What the task asks
Render the text lines of all the entries below as one numbered list, skipping blank lines. Leave the pictures out of your answer.

Recorded data:

◇ ◇ ◇ ◇ ◇

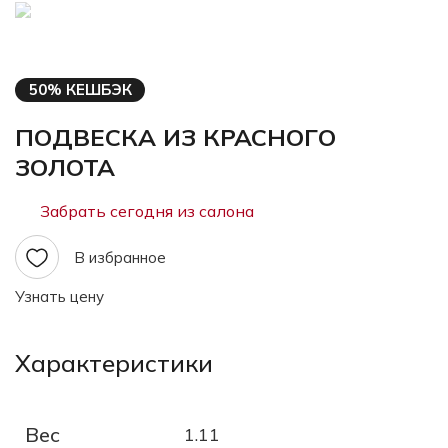
50% КЕШБЭК
ПОДВЕСКА ИЗ КРАСНОГО
ЗОЛОТА
Забрать сегодня из салона
В избранное
Узнать цену
Характеристики
Вес
1.11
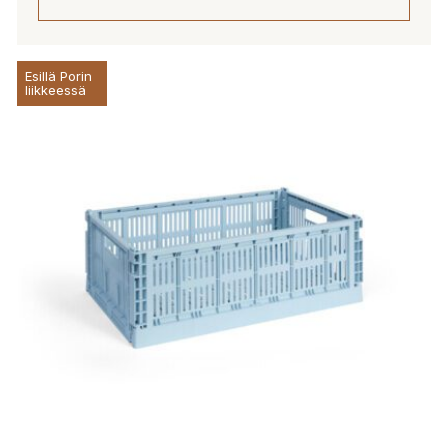
Esillä Porin
liikkeessä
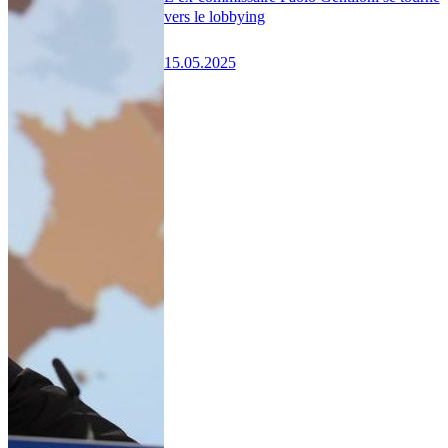
vers le lobbying
15.05.2025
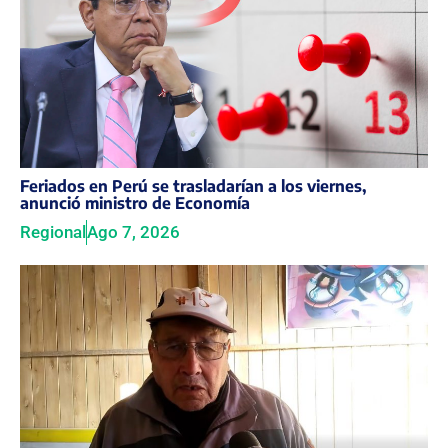
Feriados en Perú se trasladarían a los viernes,
anunció ministro de Economía
Regional
Ago 7, 2026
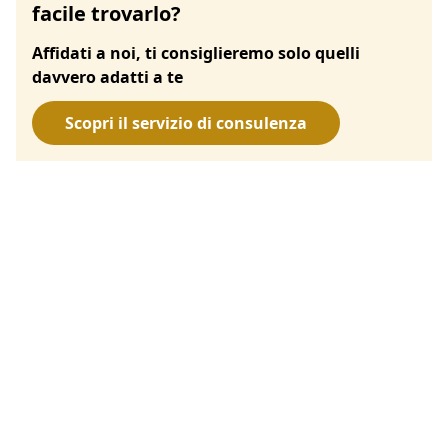
facile trovarlo?
Affidati a noi, ti consiglieremo solo quelli
davvero adatti a te
Scopri il servizio di consulenza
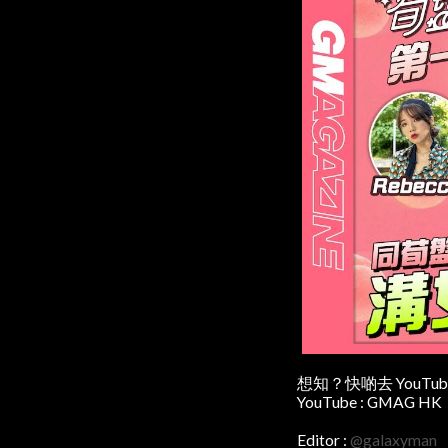
想知？快啲去 YouTu
YouTube : GMAG HK
Editor :
@galaxyman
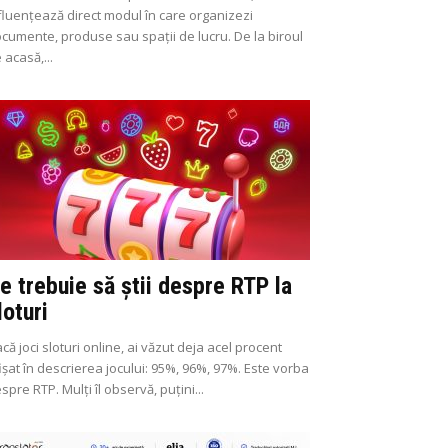
fluențează direct modul în care organizezi
cumente, produse sau spații de lucru. De la biroul
 acasă,...
e trebuie să știi despre RTP la
loturi
că joci sloturi online, ai văzut deja acel procent
ișat în descrierea jocului: 95%, 96%, 97%. Este vorba
spre RTP. Mulți îl observă, puțini...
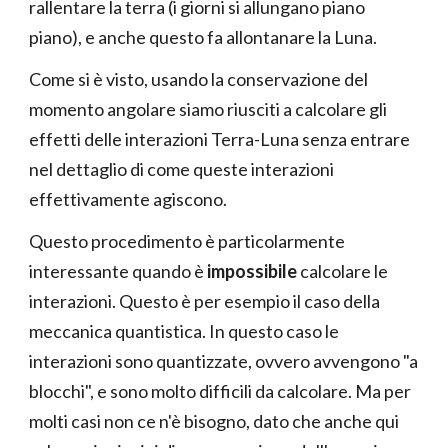
rallentare la terra (i giorni si allungano piano
piano), e anche questo fa allontanare la Luna.
Come si è visto, usando la conservazione del
momento angolare siamo riusciti a calcolare gli
effetti delle interazioni Terra-Luna senza entrare
nel dettaglio di come queste interazioni
effettivamente agiscono.
Questo procedimento è particolarmente
interessante quando è
impossibile
calcolare le
interazioni. Questo è per esempio il caso della
meccanica quantistica. In questo caso le
interazioni sono quantizzate, ovvero avvengono "a
blocchi", e sono molto difficili da calcolare. Ma per
molti casi non ce n'è bisogno, dato che anche qui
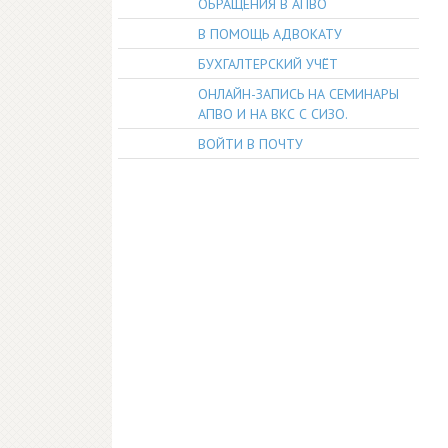
ОБРАЩЕНИЯ В АПВО
В ПОМОЩЬ АДВОКАТУ
БУХГАЛТЕРСКИЙ УЧЁТ
ОНЛАЙН-ЗАПИСЬ НА СЕМИНАРЫ
АПВО И НА ВКС С СИЗО.
ВОЙТИ В ПОЧТУ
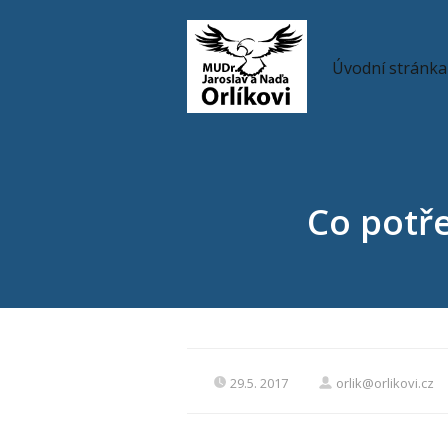
Úvodní stránka
Co potř
29.5. 2017
orlik@orlikovi.cz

◇ ◇ ◇ ◇ ◇

Finished task
1. 50% КЕШБЭК
2. ПОДВЕСКА ИЗ КРАСНОГО
3. ЗОЛОТА
4. Забрать сегодня из салона
5. В избранное
6. Узнать цену
7. Характеристики
8. Вес
9. 1.11
10. Esillä Porin
11. liikkeessä
12. vers le lobbying
13. 15.05.2025
14. Feriados en Perú se trasladarían a los viernes,
15. anunció ministro de Economía
16. Regional
17. Ago 7, 2026
18. facile trovarlo?
19. Affidati a noi, ti consiglieremo solo quelli
20. davvero adatti a te
21. Scopri il servizio di consulenza
22. 想知？快啲去 YouTu
23. YouTube : GMAG HK
24. Editor :
25. @galaxyman
26. fluențează direct modul în care organizezi
27. cumente, produse sau spații de lucru. De la biroul
28.  acasă,...
29. e trebuie să știi despre RTP la
30. loturi
31. că joci sloturi online, ai văzut deja acel procent
32. ișat în descrierea jocului: 95%, 96%, 97%. Este vorba
33. spre RTP. Mulți îl observă, puțini...
34. rallentare la terra (i giorni si allungano piano
35. piano), e anche questo fa allontanare la Luna.
36. Come si è visto, usando la conservazione del
37. momento angolare siamo riusciti a calcolare gli
38. effetti delle interazioni Terra-Luna senza entrare
39. nel dettaglio di come queste interazioni
40. effettivamente agiscono.
41. Questo procedimento è particolarmente
42. interessante quando è
43. impossibile
44. calcolare le
45. interazioni. Questo è per esempio il caso della
46. meccanica quantistica. In questo caso le
47. interazioni sono quantizzate, ovvero avvengono "a
48. blocchi", e sono molto difficili da calcolare. Ma per
49. molti casi non ce n'è bisogno, dato che anche qui
50. ОБРАЩЕНИЯ В АПВО
51. В ПОМОЩЬ АДВОКАТУ
52. БУХГАЛТЕРСКИЙ УЧЁТ
53. ОНЛАЙН-ЗАПИСЬ НА СЕМИНАРЫ
54. АПВО И НА ВКС С СИЗО.
55. ВОЙТИ В ПОЧТУ
56. Úvodní stránka
57. Co potř
58. 29.5. 2017
59. orlik@orlikovi.cz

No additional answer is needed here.